Как она стоит передо мной в легком белом утреннем одеянии и смотрит на меня, какой поэзией, какой прелестью и грацией дышит ее изящная фигура! Она не крупная, но и не маленькая. Головка — скорее привлекательна, пикантна, в духе эпохи маркизы Помпадур, чем красива в строгом смысле, но все же как обворожительна!
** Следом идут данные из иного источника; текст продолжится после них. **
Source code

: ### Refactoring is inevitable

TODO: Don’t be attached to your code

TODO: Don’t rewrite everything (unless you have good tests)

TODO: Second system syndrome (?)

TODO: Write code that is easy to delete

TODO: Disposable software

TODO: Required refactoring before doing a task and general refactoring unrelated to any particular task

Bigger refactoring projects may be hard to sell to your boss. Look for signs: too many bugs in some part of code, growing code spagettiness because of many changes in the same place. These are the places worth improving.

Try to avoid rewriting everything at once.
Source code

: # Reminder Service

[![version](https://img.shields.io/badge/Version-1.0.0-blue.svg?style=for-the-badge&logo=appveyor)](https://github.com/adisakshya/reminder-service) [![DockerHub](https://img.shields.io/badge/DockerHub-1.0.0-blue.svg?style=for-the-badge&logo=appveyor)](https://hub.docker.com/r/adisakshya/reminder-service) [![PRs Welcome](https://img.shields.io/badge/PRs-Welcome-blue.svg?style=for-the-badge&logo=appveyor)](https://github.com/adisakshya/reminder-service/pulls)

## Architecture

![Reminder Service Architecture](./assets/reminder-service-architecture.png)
Мягкий рисунок не слишком маленького рта, чарующий задор в выражении полных губ — кожа так бесконечно нежна, что всюду просвечивают голубые жилки, даже через муслин, прикрывающий руки и грудь, — как пышно завиваются эти рыжие волосы, — да, они у нее не белокурые, не золотистые, а рыжие — как демонически и все же мило играют они у ее затылка — но вот меня настигают ее глаза, словно две зеленые молнии, — да, они зеленые, эти глаза, с таящейся в них неописуемой мягкой силой, — зеленые, но того оттенка, какой бывает в драгоценных каменьях, в бездонных горных озерах.

Она замечает мое замешательство, сделавшее меня прямо-таки невежей: я остался сидеть и забыл снять с головы фуражку.

Она лукаво улыбается.

Наконец, я поднимаюсь, кланяюсь. Она подходит ближе и разражается звонким, почти детским смехом. Я что-то бормочу, запинаюсь, как может бормотать в такую минуту только маленький дилетант или большой осел.

Так мы познакомились.

Богиня осведомилась о моем имени и назвала свое.

Ее зовут Ванда фон Дунаева.

И она действительно моя Венера.

— Но, сударыня, как вам пришла в голову такая идея?

— Мне ее подал снимок, лежащий в одной из ваших книг…

— Я забыл его.

— Эти странные заметки на обороте…

— Почему странные?

Она посмотрела мне прямо в глаза.

— Мне всегда хотелось встретить настоящего мечтателя, фантаста — ради разнообразия… Ну, а вы мне кажетесь, по всему, одним из самых безудержных.

— Милостивая государыня… в самом деле… — опять роковое ослиное бормотание, и, в довершение, я краснею, — так, как это еще прилично было бы шестнадцатилетнему юнцу, но мне, который почти на целых десять лет старше…

— Вы сегодня ночью испугали меня.

— Да, собственно, дело в том… не угодно ли вам, впрочем, присесть?